Anyone who start posts like this should be required to run for school board. Go for it. Try to put your plan into action and do something instead of posting anonymously and making noise.


I'm a teacher and agree that most of these ideas are half-baked. However, FCPS' zero tolerance policy went away after a highly publicized expulsion and subsequent suicide. The kid's father ran for school board on the issue. If someone ran a reasonably organized campaign to reverse some of the policies they could probably win in today's climate.


+1
And, if any child should have not been treated with "zero tolerance" it was that one. It was a horrendously sad story and the School Board really screwed up on that one. The mother had ALS and was dying (and did--I think it was shortly after the suicide.)

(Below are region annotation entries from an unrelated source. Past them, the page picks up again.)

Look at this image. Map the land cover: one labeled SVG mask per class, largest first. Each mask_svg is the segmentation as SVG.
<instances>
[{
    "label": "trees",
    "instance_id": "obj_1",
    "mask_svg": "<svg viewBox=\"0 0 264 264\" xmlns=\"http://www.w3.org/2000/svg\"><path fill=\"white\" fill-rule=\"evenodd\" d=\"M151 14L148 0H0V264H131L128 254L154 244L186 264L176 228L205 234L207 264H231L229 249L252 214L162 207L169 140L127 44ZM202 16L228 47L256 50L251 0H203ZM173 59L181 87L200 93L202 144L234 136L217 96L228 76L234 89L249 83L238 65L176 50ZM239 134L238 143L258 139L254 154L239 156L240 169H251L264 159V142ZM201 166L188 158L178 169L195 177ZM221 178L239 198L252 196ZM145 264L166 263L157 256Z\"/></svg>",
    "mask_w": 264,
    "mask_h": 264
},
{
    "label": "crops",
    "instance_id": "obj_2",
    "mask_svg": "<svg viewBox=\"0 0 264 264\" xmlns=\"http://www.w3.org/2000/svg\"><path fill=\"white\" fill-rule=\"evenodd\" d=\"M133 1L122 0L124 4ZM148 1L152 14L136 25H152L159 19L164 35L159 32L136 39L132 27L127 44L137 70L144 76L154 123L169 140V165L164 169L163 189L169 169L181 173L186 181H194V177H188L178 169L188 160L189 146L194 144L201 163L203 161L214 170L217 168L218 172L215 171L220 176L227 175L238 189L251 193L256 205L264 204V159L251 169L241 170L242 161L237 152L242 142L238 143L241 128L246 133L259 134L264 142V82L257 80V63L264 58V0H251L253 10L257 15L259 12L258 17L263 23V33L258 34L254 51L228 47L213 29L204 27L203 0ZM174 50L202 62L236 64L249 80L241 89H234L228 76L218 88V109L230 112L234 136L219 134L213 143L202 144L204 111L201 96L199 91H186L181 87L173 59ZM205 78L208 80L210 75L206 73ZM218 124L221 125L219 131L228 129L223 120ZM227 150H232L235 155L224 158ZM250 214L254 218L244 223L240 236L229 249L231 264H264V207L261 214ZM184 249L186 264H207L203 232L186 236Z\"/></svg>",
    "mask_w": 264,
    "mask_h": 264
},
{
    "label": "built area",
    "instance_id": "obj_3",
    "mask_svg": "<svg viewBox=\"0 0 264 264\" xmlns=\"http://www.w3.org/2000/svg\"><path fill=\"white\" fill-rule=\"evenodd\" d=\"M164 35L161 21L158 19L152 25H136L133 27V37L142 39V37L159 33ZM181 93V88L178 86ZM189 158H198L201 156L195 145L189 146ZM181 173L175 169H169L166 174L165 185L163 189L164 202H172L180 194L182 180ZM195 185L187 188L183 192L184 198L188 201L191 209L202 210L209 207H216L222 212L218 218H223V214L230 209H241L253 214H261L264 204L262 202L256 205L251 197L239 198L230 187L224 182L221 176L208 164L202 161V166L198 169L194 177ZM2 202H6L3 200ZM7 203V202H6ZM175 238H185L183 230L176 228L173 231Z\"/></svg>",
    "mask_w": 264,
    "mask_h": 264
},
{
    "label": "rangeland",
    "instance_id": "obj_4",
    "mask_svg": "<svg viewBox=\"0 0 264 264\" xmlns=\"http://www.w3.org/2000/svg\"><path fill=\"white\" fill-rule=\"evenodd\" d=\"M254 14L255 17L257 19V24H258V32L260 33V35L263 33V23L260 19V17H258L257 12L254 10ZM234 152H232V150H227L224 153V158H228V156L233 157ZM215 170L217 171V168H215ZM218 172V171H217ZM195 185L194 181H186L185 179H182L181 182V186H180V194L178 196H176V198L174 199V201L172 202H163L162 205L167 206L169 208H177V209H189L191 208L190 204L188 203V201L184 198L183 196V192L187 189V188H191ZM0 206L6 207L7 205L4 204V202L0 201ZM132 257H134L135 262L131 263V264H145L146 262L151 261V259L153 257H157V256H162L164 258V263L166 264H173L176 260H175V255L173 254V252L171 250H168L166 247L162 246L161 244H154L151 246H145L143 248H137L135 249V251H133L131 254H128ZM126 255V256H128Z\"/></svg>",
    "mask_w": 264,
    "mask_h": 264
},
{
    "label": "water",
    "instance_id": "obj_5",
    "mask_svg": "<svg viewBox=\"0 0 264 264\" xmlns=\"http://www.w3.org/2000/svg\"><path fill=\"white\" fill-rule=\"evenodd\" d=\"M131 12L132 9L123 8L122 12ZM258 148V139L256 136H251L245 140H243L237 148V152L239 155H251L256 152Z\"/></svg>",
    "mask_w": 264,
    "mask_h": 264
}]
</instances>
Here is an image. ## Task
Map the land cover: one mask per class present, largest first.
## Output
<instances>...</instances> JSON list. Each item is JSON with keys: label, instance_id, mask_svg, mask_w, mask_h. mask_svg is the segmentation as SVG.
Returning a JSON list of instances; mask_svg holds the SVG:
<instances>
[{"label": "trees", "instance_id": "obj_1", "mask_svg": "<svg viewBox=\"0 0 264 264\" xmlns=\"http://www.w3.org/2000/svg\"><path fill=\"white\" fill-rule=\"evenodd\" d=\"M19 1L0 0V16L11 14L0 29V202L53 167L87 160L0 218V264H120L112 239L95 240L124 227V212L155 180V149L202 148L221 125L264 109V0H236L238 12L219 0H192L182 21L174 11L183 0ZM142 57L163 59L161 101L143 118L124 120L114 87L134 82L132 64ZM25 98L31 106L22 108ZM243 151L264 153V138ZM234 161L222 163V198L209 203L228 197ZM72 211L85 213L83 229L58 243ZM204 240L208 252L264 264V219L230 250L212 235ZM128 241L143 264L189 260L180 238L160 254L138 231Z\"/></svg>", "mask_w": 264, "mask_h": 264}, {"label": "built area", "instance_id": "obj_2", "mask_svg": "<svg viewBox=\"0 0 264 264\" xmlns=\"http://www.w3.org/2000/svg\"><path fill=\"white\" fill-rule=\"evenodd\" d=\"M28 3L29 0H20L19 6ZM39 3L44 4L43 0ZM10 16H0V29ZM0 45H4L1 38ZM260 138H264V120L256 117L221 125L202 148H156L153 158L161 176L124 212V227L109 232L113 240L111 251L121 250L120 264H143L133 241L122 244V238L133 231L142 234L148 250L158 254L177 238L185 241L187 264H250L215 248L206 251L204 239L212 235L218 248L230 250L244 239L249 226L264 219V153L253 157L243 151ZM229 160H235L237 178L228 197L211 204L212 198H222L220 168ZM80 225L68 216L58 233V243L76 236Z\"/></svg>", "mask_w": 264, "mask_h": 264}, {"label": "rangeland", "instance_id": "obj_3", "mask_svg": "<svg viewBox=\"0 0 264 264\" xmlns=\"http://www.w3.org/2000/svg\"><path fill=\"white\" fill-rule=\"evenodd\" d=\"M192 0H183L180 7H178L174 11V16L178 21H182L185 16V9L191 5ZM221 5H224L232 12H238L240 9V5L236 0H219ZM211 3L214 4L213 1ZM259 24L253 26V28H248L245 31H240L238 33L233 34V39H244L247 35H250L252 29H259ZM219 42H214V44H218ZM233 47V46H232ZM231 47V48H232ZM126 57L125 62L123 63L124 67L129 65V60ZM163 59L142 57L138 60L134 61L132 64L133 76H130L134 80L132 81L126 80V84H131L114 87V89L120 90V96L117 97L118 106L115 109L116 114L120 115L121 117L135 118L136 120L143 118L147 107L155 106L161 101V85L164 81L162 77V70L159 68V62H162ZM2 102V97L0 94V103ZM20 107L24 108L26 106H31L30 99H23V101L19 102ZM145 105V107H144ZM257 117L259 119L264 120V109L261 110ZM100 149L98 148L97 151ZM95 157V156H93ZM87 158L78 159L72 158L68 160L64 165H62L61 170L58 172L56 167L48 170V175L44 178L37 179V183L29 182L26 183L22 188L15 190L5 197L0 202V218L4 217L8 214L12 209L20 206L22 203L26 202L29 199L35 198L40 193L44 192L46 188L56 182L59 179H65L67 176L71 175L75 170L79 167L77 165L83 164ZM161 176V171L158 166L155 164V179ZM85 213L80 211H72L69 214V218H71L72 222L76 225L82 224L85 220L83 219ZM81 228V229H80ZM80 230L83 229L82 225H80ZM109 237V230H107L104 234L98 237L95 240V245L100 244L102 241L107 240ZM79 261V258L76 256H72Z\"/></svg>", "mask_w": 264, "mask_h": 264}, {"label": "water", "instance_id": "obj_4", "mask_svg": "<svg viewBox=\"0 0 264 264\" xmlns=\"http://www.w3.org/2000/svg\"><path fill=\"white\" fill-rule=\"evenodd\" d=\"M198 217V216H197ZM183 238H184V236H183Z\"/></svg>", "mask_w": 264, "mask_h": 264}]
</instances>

The SB jumped on "zero tolerance" because more minority kids were getting punished than white kids. And, then, it was the law of the land. Another child also committed suicide, and the family blamed the school, but it was far less clear than the one who ran for School Board. (That child made two mistakes at two different schools.)

So, we went from using discretion due to the circumstances to "zero tolerance" because of cries of racism. So, then we changed to maybe a slap on the hand.

But, the issues in those cases were not due to disruption in classes.

Tha issue of lax consequences is due to kids protected by IEP's if they are disruptive.
Anonymous
Do parents have any recourse if other kids IEP's screw with their own kids education?
Anonymous
Anonymous wrote:Do parents have any recourse if other kids IEP's screw with their own kids education?


Seems like the only recourse parents have is private school. Meantime anyone who owns property in the areas where schools are struggling due to the school board twisting itself into knots is simply screwed--first on the taxes and second on stagnating home values.

What a cluster.
Anonymous
If you are mature enough, you will know there is never simple solution for such issue.
Resource competetion is the source of all conflict, from war between countries to boundary changes for schools.